EXERCISE DESCRIPTION
Beginning at the line containing "neue Tatgericht wird", repeat each line below exactly up to and including the line containing "des campagnes marketing. Il vous permettra de". Do not repeat the pictures.

Records from a dataset:
..........
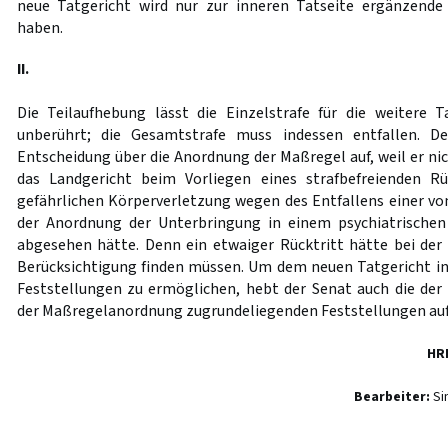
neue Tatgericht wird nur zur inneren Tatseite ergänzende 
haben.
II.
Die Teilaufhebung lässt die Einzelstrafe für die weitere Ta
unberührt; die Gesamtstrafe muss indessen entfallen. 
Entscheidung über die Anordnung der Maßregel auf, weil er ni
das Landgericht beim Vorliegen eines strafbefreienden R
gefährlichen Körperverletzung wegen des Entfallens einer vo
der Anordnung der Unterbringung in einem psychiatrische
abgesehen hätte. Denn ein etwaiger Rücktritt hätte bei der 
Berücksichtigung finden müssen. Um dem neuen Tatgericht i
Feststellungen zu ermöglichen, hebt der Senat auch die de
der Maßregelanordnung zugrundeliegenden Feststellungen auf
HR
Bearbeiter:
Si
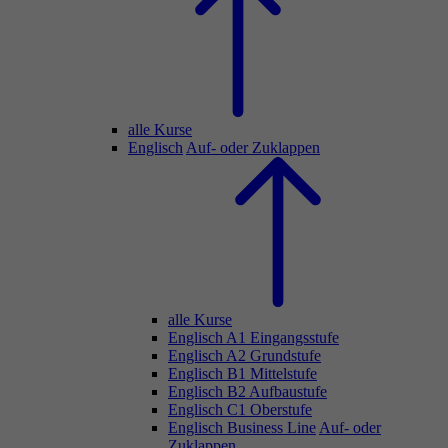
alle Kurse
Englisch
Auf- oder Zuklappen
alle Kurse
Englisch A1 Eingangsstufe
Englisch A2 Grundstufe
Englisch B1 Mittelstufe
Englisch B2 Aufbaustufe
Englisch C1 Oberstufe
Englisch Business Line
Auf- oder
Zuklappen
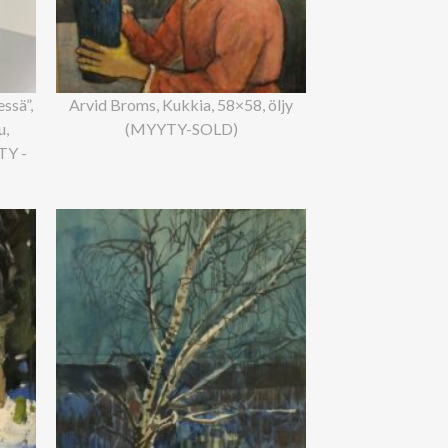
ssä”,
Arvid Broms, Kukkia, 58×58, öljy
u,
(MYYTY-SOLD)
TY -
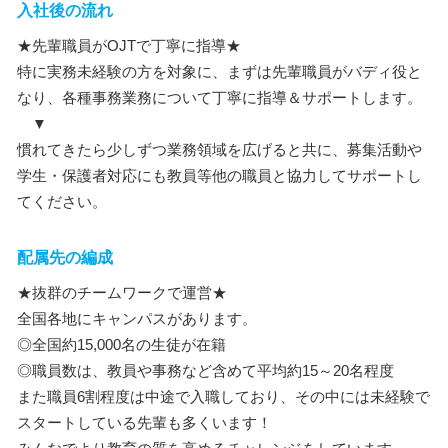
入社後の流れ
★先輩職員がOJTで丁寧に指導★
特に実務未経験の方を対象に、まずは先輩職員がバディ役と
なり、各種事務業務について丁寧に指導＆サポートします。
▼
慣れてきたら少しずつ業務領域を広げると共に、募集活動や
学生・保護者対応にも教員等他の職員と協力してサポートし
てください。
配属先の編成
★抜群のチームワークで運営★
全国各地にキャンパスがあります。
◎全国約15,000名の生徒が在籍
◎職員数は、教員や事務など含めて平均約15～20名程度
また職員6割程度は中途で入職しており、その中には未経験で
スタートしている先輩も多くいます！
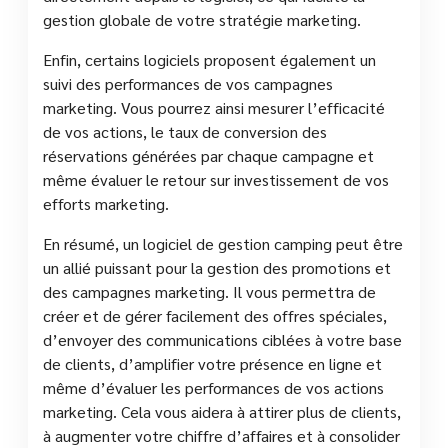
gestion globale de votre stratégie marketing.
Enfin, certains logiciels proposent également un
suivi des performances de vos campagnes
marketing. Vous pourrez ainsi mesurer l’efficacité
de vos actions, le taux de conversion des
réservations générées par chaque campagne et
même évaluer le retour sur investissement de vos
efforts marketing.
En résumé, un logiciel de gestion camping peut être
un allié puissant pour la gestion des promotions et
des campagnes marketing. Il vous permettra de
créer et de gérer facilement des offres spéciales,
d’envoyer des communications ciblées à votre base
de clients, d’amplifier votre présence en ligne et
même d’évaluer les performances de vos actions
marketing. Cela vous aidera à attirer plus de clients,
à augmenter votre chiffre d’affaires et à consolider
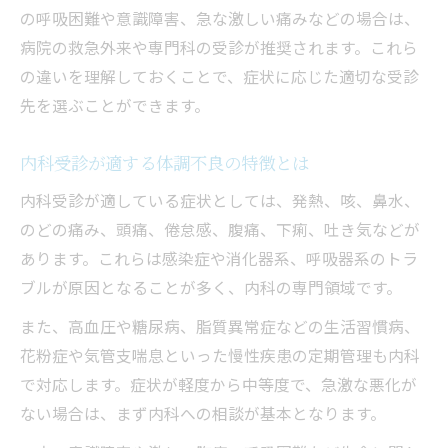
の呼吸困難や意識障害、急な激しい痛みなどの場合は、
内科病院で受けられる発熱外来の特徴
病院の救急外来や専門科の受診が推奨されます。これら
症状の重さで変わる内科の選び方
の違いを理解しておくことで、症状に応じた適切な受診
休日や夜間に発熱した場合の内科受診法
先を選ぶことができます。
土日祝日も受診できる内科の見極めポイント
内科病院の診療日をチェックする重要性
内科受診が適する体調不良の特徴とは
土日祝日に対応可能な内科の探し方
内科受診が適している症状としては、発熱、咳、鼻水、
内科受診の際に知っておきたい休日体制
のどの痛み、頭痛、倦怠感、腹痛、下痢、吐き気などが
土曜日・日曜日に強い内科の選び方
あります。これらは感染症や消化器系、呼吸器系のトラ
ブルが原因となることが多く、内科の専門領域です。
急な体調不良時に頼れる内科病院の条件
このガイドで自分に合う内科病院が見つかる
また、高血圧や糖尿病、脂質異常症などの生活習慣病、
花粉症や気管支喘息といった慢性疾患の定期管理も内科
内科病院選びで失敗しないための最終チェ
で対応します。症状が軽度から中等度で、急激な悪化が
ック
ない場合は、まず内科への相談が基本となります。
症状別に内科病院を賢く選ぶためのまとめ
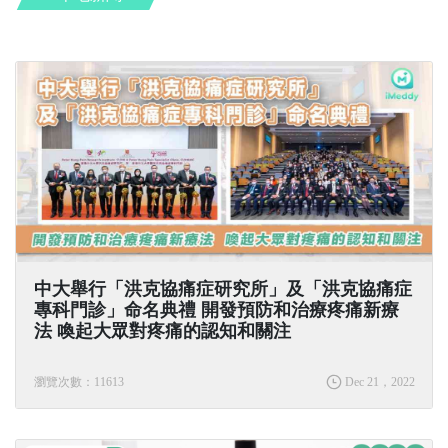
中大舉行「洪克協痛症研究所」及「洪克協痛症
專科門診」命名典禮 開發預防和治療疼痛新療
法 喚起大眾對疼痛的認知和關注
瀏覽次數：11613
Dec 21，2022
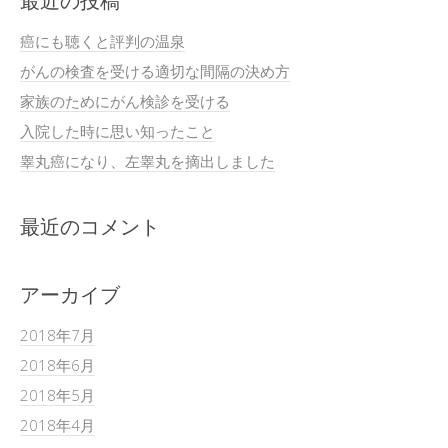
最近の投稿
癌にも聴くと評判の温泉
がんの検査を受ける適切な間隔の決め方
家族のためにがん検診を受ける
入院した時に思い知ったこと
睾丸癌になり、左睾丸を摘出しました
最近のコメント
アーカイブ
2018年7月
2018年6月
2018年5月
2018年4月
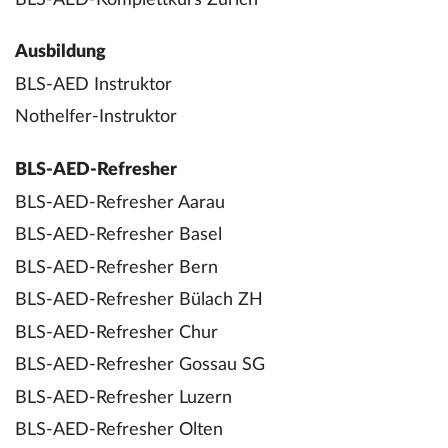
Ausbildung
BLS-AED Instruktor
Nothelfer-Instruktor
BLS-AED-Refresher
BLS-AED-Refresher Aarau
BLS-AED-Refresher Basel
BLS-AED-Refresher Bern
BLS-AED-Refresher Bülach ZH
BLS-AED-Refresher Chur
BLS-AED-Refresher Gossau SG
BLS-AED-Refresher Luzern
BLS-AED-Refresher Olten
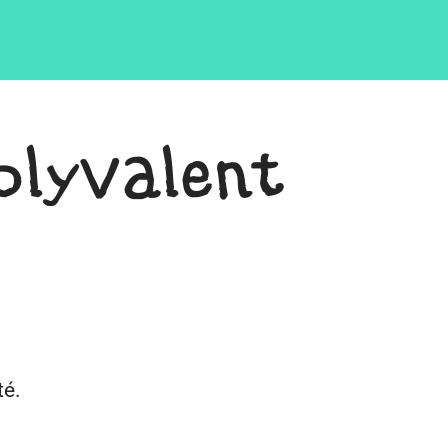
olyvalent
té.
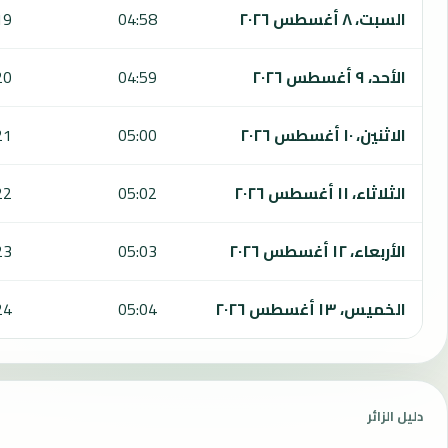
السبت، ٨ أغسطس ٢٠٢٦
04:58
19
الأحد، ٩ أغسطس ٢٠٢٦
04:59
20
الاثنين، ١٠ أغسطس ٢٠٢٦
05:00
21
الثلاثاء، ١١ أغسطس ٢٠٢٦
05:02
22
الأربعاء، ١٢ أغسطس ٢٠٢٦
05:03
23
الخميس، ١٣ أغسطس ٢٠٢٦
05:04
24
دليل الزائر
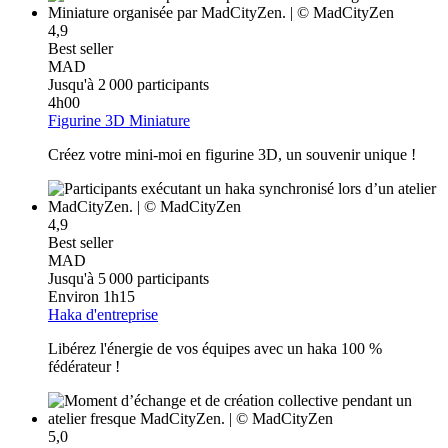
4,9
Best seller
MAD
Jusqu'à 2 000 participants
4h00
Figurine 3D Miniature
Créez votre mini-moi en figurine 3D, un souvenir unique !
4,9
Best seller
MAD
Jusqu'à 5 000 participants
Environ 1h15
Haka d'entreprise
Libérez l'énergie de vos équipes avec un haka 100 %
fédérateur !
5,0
..........
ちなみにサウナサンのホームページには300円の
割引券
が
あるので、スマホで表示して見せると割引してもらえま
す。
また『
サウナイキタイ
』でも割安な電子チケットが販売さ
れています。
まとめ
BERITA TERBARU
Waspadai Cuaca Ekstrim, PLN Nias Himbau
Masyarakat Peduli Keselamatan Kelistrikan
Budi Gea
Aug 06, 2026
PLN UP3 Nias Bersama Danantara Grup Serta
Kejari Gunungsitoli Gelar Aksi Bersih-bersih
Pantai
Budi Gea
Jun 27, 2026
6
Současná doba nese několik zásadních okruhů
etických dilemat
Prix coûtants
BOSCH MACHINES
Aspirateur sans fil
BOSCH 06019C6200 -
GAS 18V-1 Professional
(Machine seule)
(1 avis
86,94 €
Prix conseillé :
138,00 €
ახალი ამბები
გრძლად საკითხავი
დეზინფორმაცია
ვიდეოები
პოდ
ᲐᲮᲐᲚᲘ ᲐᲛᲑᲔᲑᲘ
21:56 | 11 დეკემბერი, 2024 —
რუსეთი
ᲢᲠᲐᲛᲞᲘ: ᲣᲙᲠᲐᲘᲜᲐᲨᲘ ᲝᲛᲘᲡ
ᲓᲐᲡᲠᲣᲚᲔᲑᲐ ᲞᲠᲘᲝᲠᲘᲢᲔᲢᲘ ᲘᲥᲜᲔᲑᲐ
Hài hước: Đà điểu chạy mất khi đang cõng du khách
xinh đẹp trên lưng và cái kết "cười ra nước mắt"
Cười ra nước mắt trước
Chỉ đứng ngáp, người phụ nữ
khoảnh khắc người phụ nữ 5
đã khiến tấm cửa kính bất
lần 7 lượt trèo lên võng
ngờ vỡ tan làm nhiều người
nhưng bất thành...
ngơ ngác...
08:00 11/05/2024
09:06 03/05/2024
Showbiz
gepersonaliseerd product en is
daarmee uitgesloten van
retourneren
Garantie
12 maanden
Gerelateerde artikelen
..........
OUTPUT OF THE EXERCISE
neue Tatgericht wird nur zur inneren Tatseite ergänzende 
haben.
II.
Die Teilaufhebung lässt die Einzelstrafe für die weitere Ta
unberührt; die Gesamtstrafe muss indessen entfallen. 
Entscheidung über die Anordnung der Maßregel auf, weil er ni
das Landgericht beim Vorliegen eines strafbefreienden R
gefährlichen Körperverletzung wegen des Entfallens einer vo
der Anordnung der Unterbringung in einem psychiatrische
abgesehen hätte. Denn ein etwaiger Rücktritt hätte bei der 
Berücksichtigung finden müssen. Um dem neuen Tatgericht i
Feststellungen zu ermöglichen, hebt der Senat auch die de
der Maßregelanordnung zugrundeliegenden Feststellungen auf
HR
Bearbeiter:
Si
alle Kurse
Englisch
Auf- oder Zuklappen
alle Kurse
Englisch A1 Eingangsstufe
Englisch A2 Grundstufe
Englisch B1 Mittelstufe
Englisch B2 Aufbaustufe
Englisch C1 Oberstufe
Englisch Business Line
Auf- oder
Zuklappen
ssä”,
Arvid Broms, Kukkia, 58×58, öljy
u,
(MYYTY-SOLD)
TY -
入社後の流れ
★先輩職員がOJTで丁寧に指導★
特に実務未経験の方を対象に、まずは先輩職員がバディ役と
なり、各種事務業務について丁寧に指導＆サポートします。
▼
慣れてきたら少しずつ業務領域を広げると共に、募集活動や
学生・保護者対応にも教員等他の職員と協力してサポートし
てください。
配属先の編成
★抜群のチームワークで運営★
全国各地にキャンパスがあります。
◎全国約15,000名の生徒が在籍
◎職員数は、教員や事務など含めて平均約15～20名程度
また職員6割程度は中途で入職しており、その中には未経験で
スタートしている先輩も多くいます！
gestion globale de votre stratégie marketing.
Enfin, certains logiciels proposent également un
suivi des performances de vos campagnes
marketing. Vous pourrez ainsi mesurer l’efficacité
de vos actions, le taux de conversion des
réservations générées par chaque campagne et
même évaluer le retour sur investissement de vos
efforts marketing.
En résumé, un logiciel de gestion camping peut être
un allié puissant pour la gestion des promotions et
des campagnes marketing. Il vous permettra de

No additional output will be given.